The meeting with Netanyahu was finalized on Wednesday, while anger and frustration on the part of the mayors is said to have grown after a resident of Umm al-Fahm was shot to death on Friday.

Police forces in mixed Jewish-Arab city of Lod after a double murder, December 2020. Credit: Hadas Prosh

According to the investigation of the incident, Mohammed Nasr Agbaria, 22, was shot on his way back from a prayer service protesting crime in Arab society and the way the state has handled it. Residents said that Agbaria is the fourth member of his family to die violently over the past 18 months.

Some of the Arab mayors, including Mayor Samir Mahameed of Umm al-Fahm, are demanding that a plan for fighting organized crime be presented for government approval within a month, and are threatening to resign if this does not happen. In a meeting on Saturday of the council’s secretariat, opinions were divided over the proposed resignation.

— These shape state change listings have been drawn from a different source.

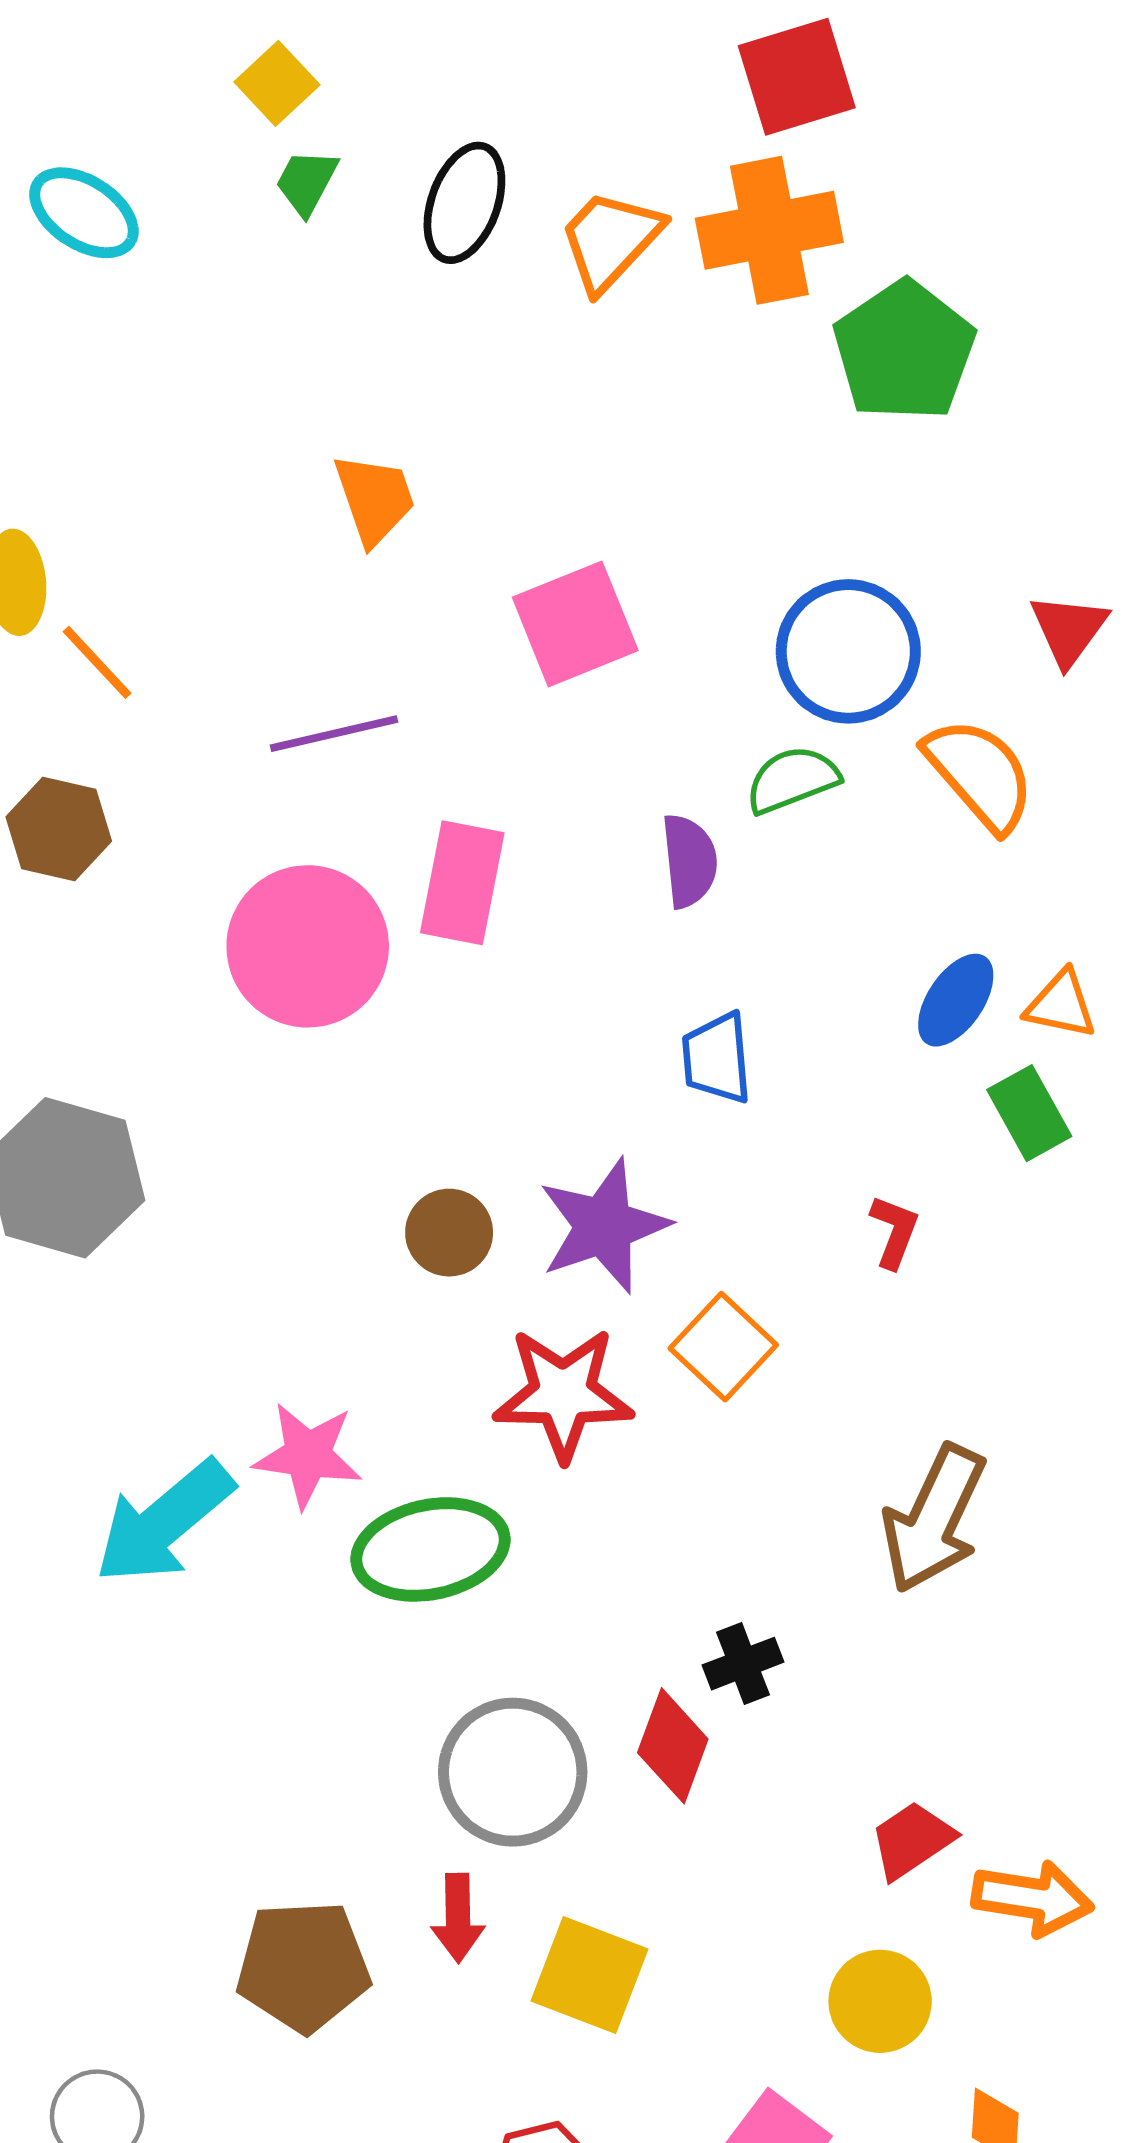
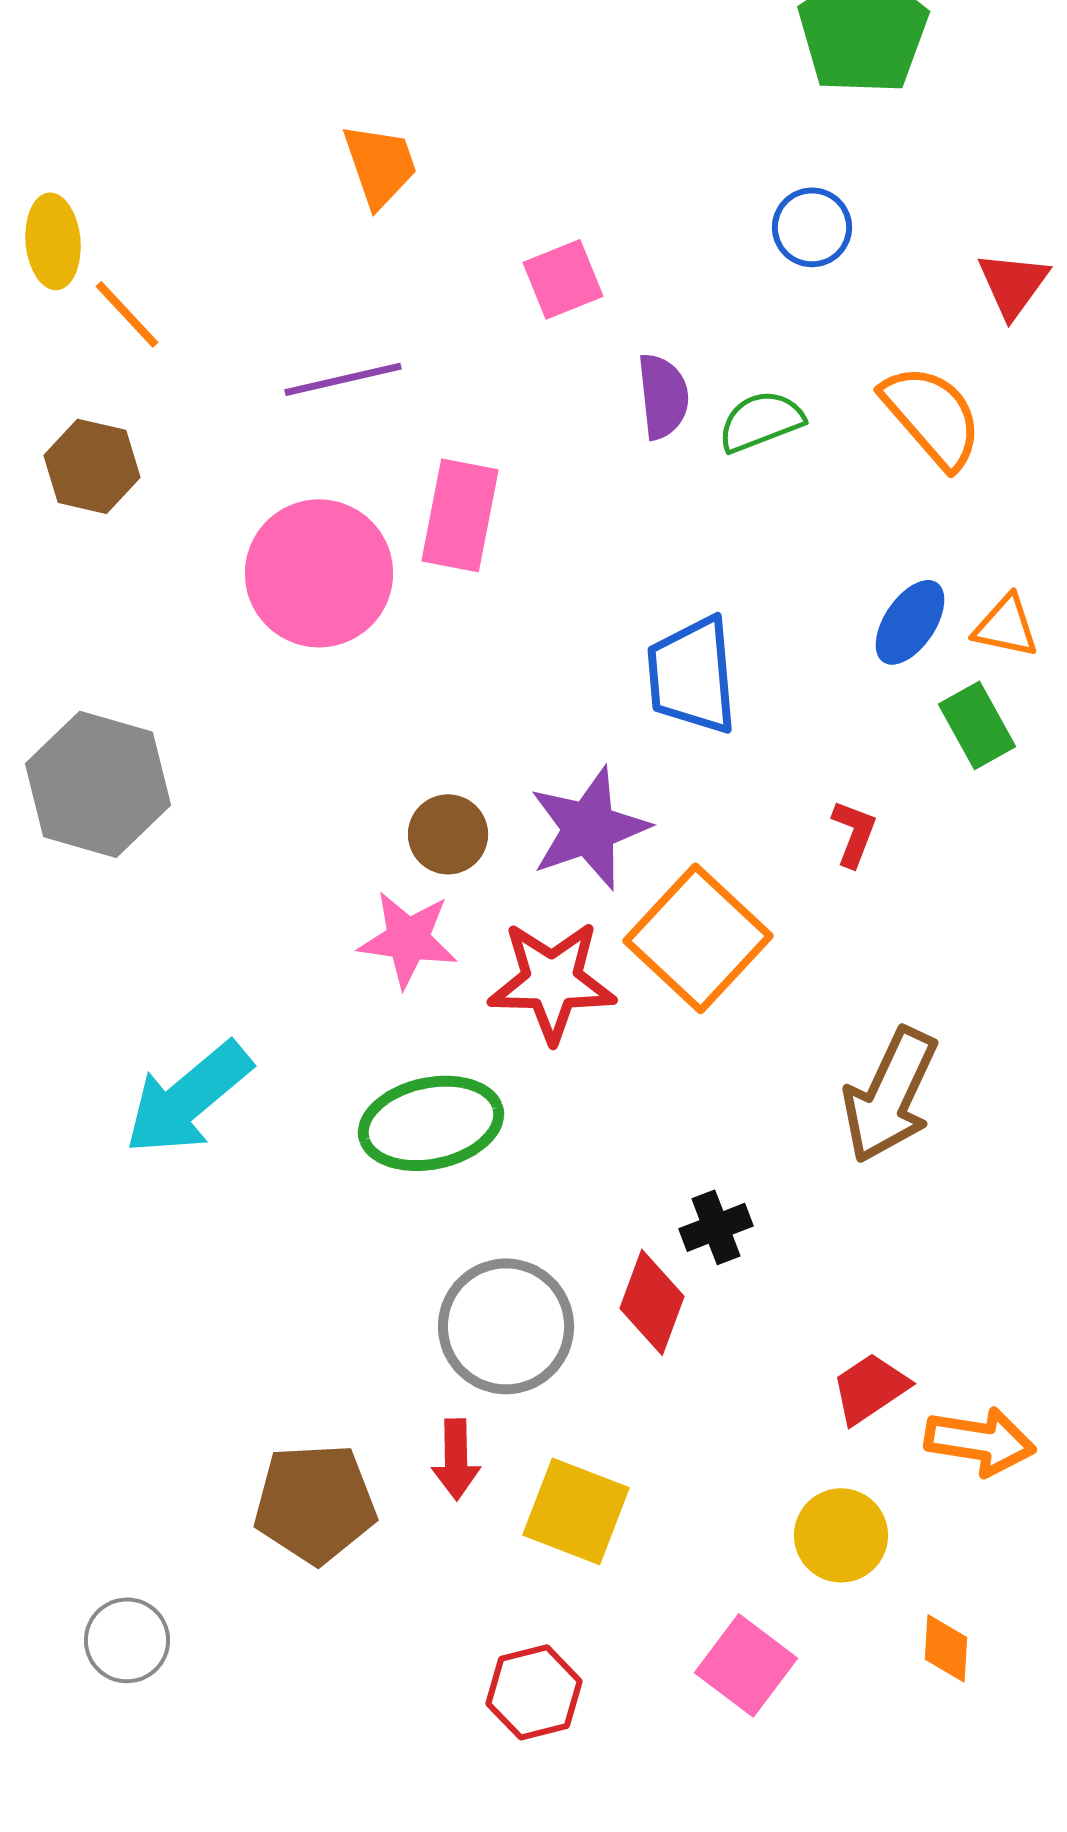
pink square: (575, 624) -> (563, 279), size x0.7
blue circle: (848, 651) -> (812, 227), moved, size x0.6
purple semicircle: (689, 861) -> (663, 396), moved
blue trapezoid: (717, 1058) -> (692, 675), size x1.4
orange square: (723, 1347) -> (698, 938), size x1.5
pink star: (308, 1455) -> (408, 939), moved

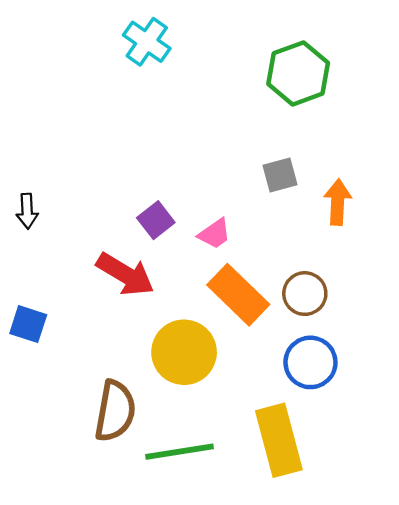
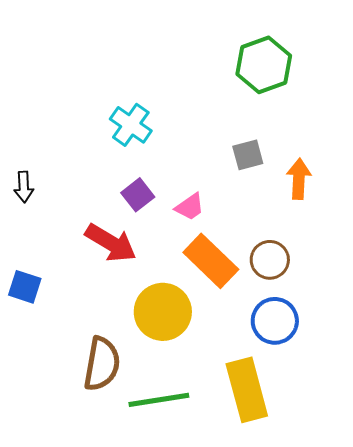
cyan cross: (147, 42) -> (131, 125), moved

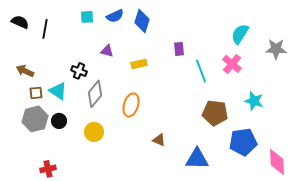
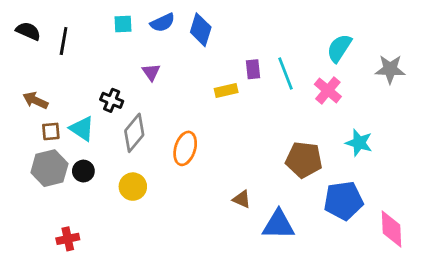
purple triangle: (107, 51) -> (151, 72), turned 40
yellow rectangle: (139, 64) -> (226, 90), moved
cyan line: (201, 71) -> (285, 73), moved
brown triangle: (159, 140) -> (242, 199), moved

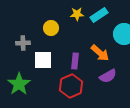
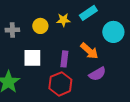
yellow star: (77, 14) -> (63, 20), moved
gray cross: (23, 43) -> (12, 30), moved

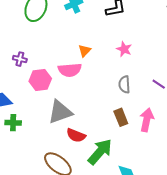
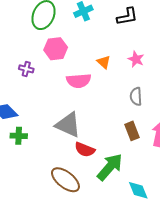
orange triangle: (85, 51) -> (104, 62), moved, turned -32
pink hexagon: (40, 80) -> (56, 49), moved
gray triangle: (60, 112) -> (68, 125), turned 44

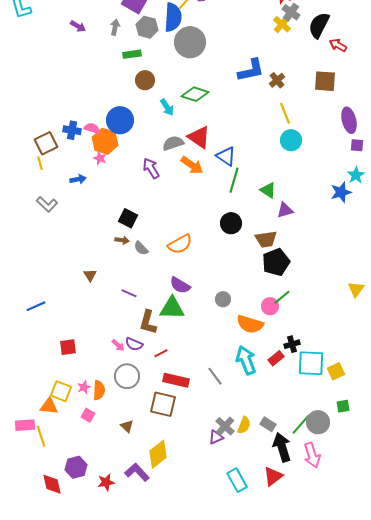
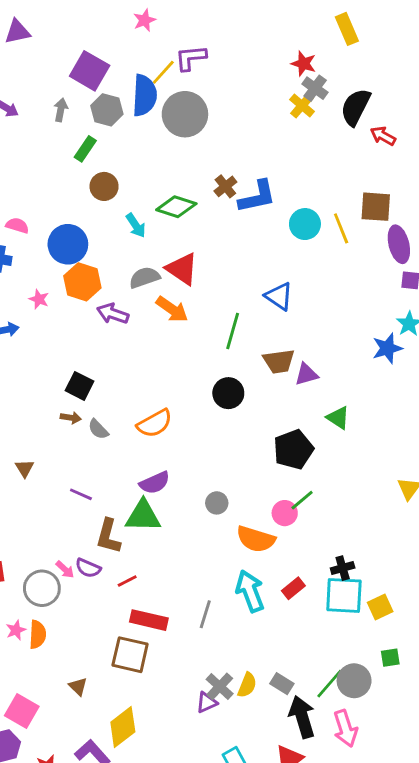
gray circle: (190, 42) -> (185, 114), moved
green rectangle: (132, 54) -> (85, 149), turned -48
blue L-shape: (251, 70) -> (257, 197), moved
brown cross: (277, 80) -> (225, 186), moved
brown square: (325, 81) -> (376, 207), moved
yellow line: (285, 113) -> (341, 228), moved
pink semicircle: (92, 128) -> (17, 225), moved
cyan circle: (291, 140) -> (305, 224), moved
orange hexagon: (105, 141) -> (82, 282), moved
blue triangle: (226, 156) -> (279, 296), moved
purple arrow: (151, 168) -> (113, 314), turned -40
green triangle: (268, 190) -> (338, 418), moved
brown trapezoid: (266, 239) -> (279, 361), moved
purple semicircle: (180, 285) -> (155, 483), turned -55
black cross: (292, 344) -> (343, 568), moved
gray circle: (127, 376) -> (42, 588), moved
gray line: (215, 376) -> (205, 614), turned 54
pink square: (88, 415) -> (22, 711), moved, size x1.6

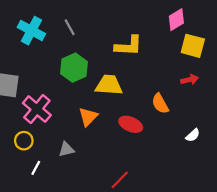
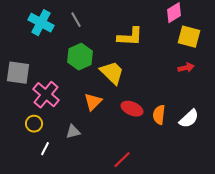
yellow trapezoid: (109, 85) -> (112, 73), turned 40
orange semicircle: (160, 104) -> (159, 115), moved, turned 36
white semicircle: (193, 135) -> (189, 119), size x1.5

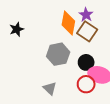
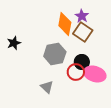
black star: (17, 29) -> (14, 43), moved
red circle: (86, 84) -> (76, 72), moved

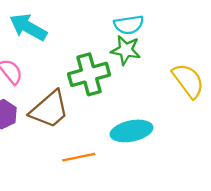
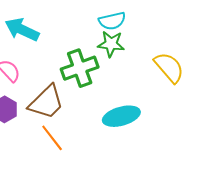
orange line: (79, 157) -> (52, 138), moved, turned 68

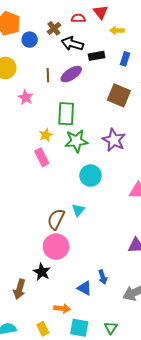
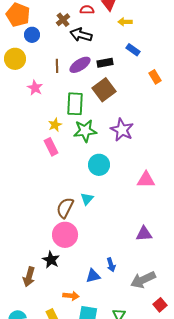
blue circle: (30, 40) -> (32, 35), moved
black rectangle: (97, 56) -> (105, 63), moved
blue rectangle: (125, 59) -> (133, 50), turned -72
brown square: (119, 95) -> (104, 90), moved, turned 30
blue triangle: (84, 288) -> (93, 276), turned -42

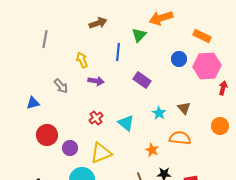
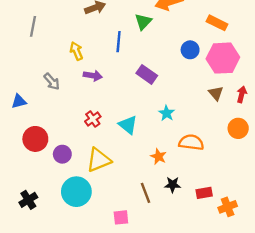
red arrow: (223, 88) -> (242, 94), moved
brown triangle: (184, 108) -> (216, 93), moved

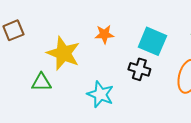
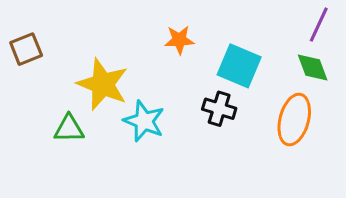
orange star: (104, 34) -> (179, 40), moved
cyan star: (100, 94) -> (144, 121), moved

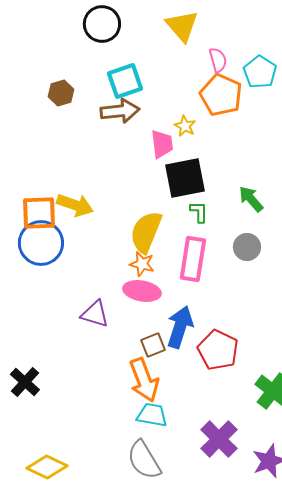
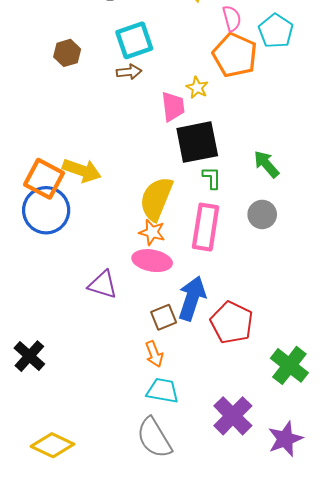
brown arrow: (120, 111) -> (129, 72), size x0.6
orange square: (39, 213) -> (44, 179), turned 30
orange arrow: (144, 380) -> (154, 354), size x0.6

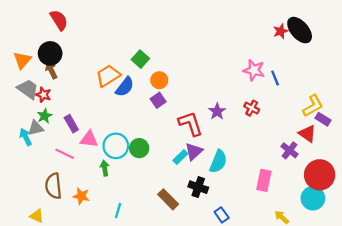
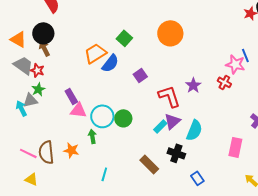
orange triangle: (22, 60) -> (18, 39), turned -42
pink star: (254, 70) -> (235, 64), moved
orange circle: (159, 80) -> (170, 33), moved, size x1.6
purple rectangle: (71, 124) -> (71, 96), moved
pink line: (65, 154) -> (28, 153), moved
orange star: (81, 196) -> (71, 150), moved

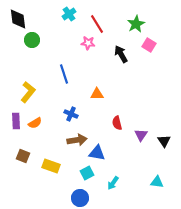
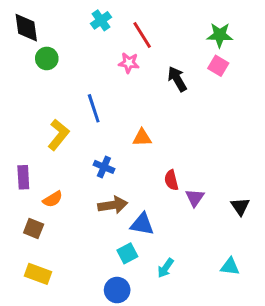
green star: (136, 24) -> (220, 35), moved, turned 30
yellow L-shape: (28, 92) -> (58, 135), moved
orange semicircle: (35, 123) -> (53, 199), moved
purple triangle: (141, 135) -> (195, 198), moved
yellow rectangle: (51, 166) -> (38, 274), moved

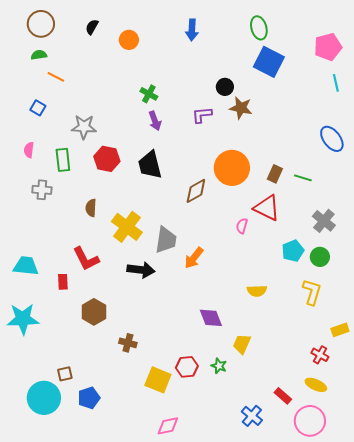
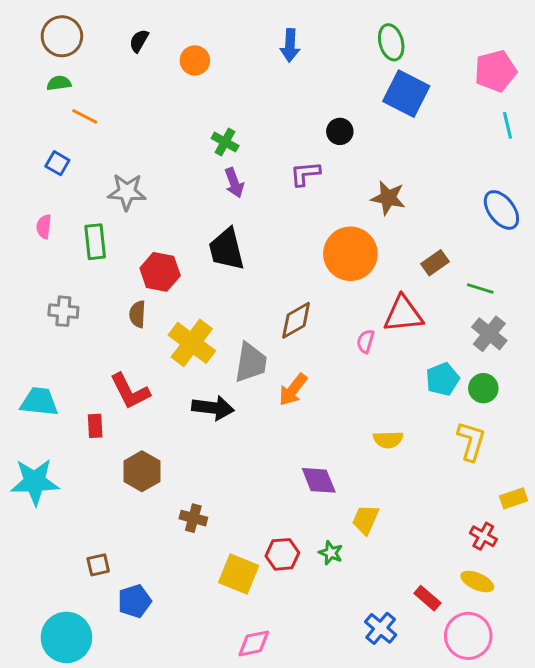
brown star: (241, 108) -> (388, 198), moved
red hexagon: (107, 159) -> (160, 272), moved
brown rectangle: (275, 174) -> (435, 263), moved, turned 30
green line: (303, 178) -> (480, 288), moved
gray cross: (42, 190) -> (63, 311), moved
brown diamond: (196, 191) -> (296, 320), moved
red triangle: (267, 208) -> (403, 314), turned -32
cyan circle: (44, 398) -> (66, 637), moved

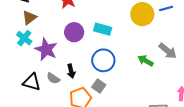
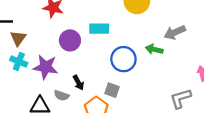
gray arrow: (168, 51) -> (175, 32), turned 132
blue circle: (103, 60) -> (123, 59), moved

The Jewish-Arab NGO the Abraham Initiatives called Saturday for the Shin Bet security service to be tasked with rooting out organized crimes in the Arab communities, if the Arab leadership agreed to it. “In the past the possibility was considered in Israel of the Shin Bet assisting the fight against organized crime by using the technological intelligence means at its disposal,” the NGO said. “In light of the deteriorating situation, the Abraham Initiatives calls for making use of these capabilities the Shin Bet has, in coordination with and backed by the Arab leadership, by means of special agreements limited in time, so uproot crime in the Arab communities now,” the NGO said.

The Council of Arab Mayors said that the proposal has not been discussed, and many are against it. “If the Shin Bet wants to interfere, it won’t wait for anybody, and it’s not our role to coordinate such a thing," the mayor of an Arab city told Haaretz.

Dozens of people took to the streets Friday in Umm al-Fahm in protest of the shooting, sparking clashes with a large police contingent. The protesters marched from the main square at the entrance to the city and held prayers on the main highway, road 65, blocking the road for a short time. The police said that protesters threw stones and bottles at officers who used force to disperse the crowd. Four protesters were arrested.

Lawmaker Yousef Jabareen (Joint List), who lives in Umm al-Fahm, criticized the police, asking “Why do they disappear when we need them to collect weapons and smash the crime organizations, but then appear en masse to disperse demonstrations?”

The protest against violence began in Umm al-Fahm about two weeks ago, after the city’s former deputy mayor, Suleiman Agbaria, was shot and seriously wounded by unknown assailants on the second week of protests after Friday prayers.

Last year there were 95 murders in Israeli Arab communities, the highest number in 20 years.